# NEED: someone who knows Dr. Kimm



## zDom (Aug 3, 2009)

I am trying to put together a biography of Lee H. Park and need HELP.

Anyone there who personally knows Dr. Kimm and could possibly help me out?

Let me know - PLEASE.

Park was a remarkable martial artist who deserves to be remembered. I am hoping to put this biography together while it is still possible.

I doubt if there is any money to be made on this project, so I don't think I can offer any.

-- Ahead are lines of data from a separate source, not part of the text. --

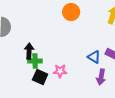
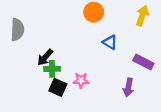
black arrow: (29, 51) -> (45, 57), turned -140
blue triangle: (94, 57) -> (110, 42), moved

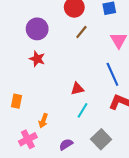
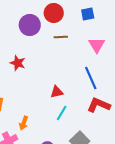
purple circle: (37, 29) -> (30, 25), moved
brown line: (81, 32) -> (61, 37), turned 48

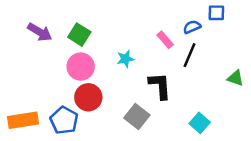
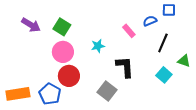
black line: (189, 55) -> (163, 43), moved
cyan square: (200, 123) -> (164, 75), moved

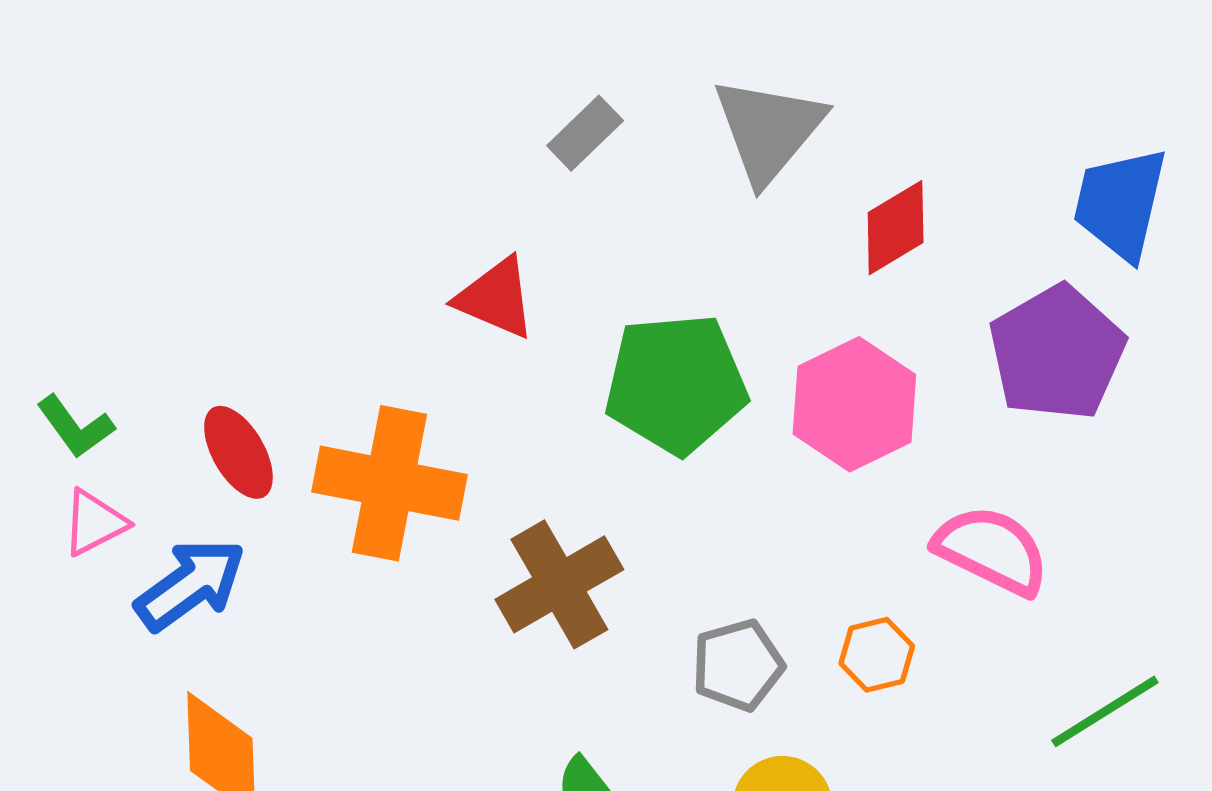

I CAN and WILL, however, give full credit in the finished project for all contributions.


----------



## Master K (Aug 4, 2009)

Are you referring to Dr. Kimm, He-Young?


----------



## miguksaram (Aug 5, 2009)

zDom said:


> I am trying to put together a biography of Lee H. Park and need HELP.
> 
> Anyone there who personally knows Dr. Kimm and could possibly help me out?
> 
> ...


 
Contact Grand Master JR West.  Here is is website:  http://www.hapkido.com/  He is close friends with GM Kimm


----------



## firerex (Aug 6, 2009)

you can also go to thealliance@itaonline.com  and ask if they have any way of contacting him


----------



## dancingalone (Aug 6, 2009)

Why don't you just call Dr. Kimm directly?  He lists his phone number on his website, and generally when you call the number he or his wife answers the phone.


----------



## zDom (Aug 6, 2009)

I will check out all those options: thanks, all.


----------